──────── Text block

No, the title is not a typo. It’s me using wordplay to condense my impressions of Apple’s It’s Glowtime event of September 9 in just one word.
You’ll find very little here in terms of tech specs or feature breakdowns. You can find this kind of information in many other sites, starting from Apple’s own site. My impressions and observations are of a more general nature and, spoiler alert, are admittedly affected by the undercurrent of disappointment I’ve been feeling about Apple for a while.
The first thing that I found off-putting was the event format itself. Not because of something that stood out compared to other events of this kind, but precisely because it was the same pre-recorded and pre-packaged stuff Apple has been delivering since COVID hit four years ago. I miss Apple events with a live audience. On the one hand, they were more ‘static’ because everyone was in the same place, on the other they were also a bit more memorable and with a bit more character. Ever since Apple switched to this pre-packaged delivery format, the novelty has worn down quickly and these events all look like sophisticated PowerPoint presentations and, worse, they all look alike. When I try to isolate one from the last dozen I’ve watched, I can’t. They’re all a blur. If you ask me, “Remember the launch of the Apple Watch?”, I’ll tell you, “Oh yeah, I do!”. If you ask me, “Remember when Jobs announced the switch to Intel processors?”, I can still picture in my head some of the slides that were used. If you ask me to remember something about an iPhone event since the launch of the iPhone 11, my mind draws a blank. iPhone 11, 12, 13, 14, 15, 16… Yeah, nothing.

────────────────
──────── Extracted entries

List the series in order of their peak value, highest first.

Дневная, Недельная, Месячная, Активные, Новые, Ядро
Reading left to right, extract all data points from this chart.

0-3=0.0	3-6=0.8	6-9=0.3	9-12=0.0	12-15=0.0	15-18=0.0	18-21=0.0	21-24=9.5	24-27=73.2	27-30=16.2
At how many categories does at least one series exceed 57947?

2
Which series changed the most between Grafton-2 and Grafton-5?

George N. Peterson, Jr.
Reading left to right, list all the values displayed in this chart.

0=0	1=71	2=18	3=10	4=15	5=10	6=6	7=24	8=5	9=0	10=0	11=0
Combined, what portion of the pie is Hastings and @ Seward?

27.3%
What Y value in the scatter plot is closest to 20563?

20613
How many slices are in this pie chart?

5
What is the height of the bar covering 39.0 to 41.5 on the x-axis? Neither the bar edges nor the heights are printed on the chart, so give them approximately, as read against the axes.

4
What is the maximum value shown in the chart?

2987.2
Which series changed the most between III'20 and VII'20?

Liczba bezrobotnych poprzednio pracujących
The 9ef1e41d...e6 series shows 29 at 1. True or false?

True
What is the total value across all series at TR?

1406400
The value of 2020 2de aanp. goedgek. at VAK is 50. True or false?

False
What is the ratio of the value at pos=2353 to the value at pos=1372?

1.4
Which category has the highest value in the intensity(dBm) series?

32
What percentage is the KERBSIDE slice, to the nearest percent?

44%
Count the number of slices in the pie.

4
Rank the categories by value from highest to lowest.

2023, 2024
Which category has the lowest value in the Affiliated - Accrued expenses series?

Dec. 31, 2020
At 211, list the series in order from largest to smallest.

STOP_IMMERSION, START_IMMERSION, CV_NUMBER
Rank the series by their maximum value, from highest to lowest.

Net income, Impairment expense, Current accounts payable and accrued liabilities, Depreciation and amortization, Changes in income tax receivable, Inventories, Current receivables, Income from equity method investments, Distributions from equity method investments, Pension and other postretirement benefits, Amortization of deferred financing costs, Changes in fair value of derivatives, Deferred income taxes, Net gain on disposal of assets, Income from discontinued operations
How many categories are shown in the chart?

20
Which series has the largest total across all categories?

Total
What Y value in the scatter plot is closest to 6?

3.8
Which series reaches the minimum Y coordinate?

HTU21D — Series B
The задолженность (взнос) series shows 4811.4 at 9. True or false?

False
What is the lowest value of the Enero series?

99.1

────────────────

Required action:
In the commentary on Apple's September event, what kind of Apple event does the writer say they miss?

Reply to the task:
Apple events with a live audience.